Love My Way: articles


Asher Keddie and Dan Wyllie

Asher Keddie and Dan Wyllie grapple with the roles.

Rewind

It is the last week of the official ratings season and the free-to-air networks are throwing everything at us before they wind down for summer. But pay TV is just taking off—it rates best in summer—and among its offerings this week has been the premiere of the best Australian TV drama series of recent years.

Only about a quarter of Australian households subscribe to pay TV, so Love My Way will not win the huge audience it deserves. However, those who can watch it are in for a treat.

It has been likened to Channel Ten’s Secret Life of Us and suggested it will appeal to much the same young-adult audience. But those forecasts underestimate this character-rich drama.

Many under-35s will find Love My Way in sync with their lives, their woes and their aspirations. Others can appreciate it for what it is—an absorbing drama.

The main character is 31, but could just as easily be 40, or even 45. In several other cases, age is largely irrelevant, unlike in Secret Life, where age was all-important.

Claudia Karvan is the star and her character, Frankie Page, is the centrepiece. She is attractive, single, in her 30s and an illustrator at a Sydney newspaper.

Her ex-partner—and the father of her daughter Lou—is Charlie (Dan Wyllie), who, since their break-up, has married Julia (Asher Keddie).

Frankie now lives with Charlie’s brother, the complicated, moody, substance-abusing and enigmatic Tom (Brendan Cowell), although they’re not an item.

Throw into the mix Frankie’s weird mother, Di (Gillian Jones), and Tom and Charlie’s parents, Gerry (Max Cullen) and Brenda (Lynette Curran), and there you have it.

But it all revolves around Frankie, and this is where Love My Way shows its class.

The writers, working with producers John Edwards (Police Rescue, The Secret Life of Us) and Karvan, have sculpted a series about a gentle, idealistic woman who, judging by Monday’s debut episode, is looking for love in all the wrong places.

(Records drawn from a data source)
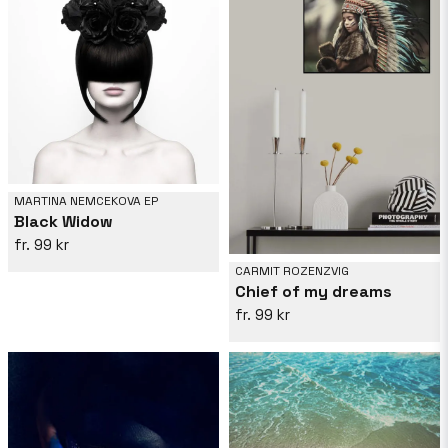
MARTINA NEMCEKOVA EP
Black Widow
99 kr
CARMIT ROZENZVIG
Chief of my dreams
99 kr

To do:
1) Please rewrite the paragraph beginning "Claudia Karvan is the star" from the Love My Way review as a short bulleted list that keeps its main facts.
2) According to the Love My Way review, what share of Australian households subscribe to pay TV?

Your written answers:
1)
- Claudia Karvan is the star.
- Her character, Frankie Page, is the centerpiece.
- Frankie is attractive, single and in her 30s.
- She works as an illustrator at a Sydney newspaper.

2) About a quarter.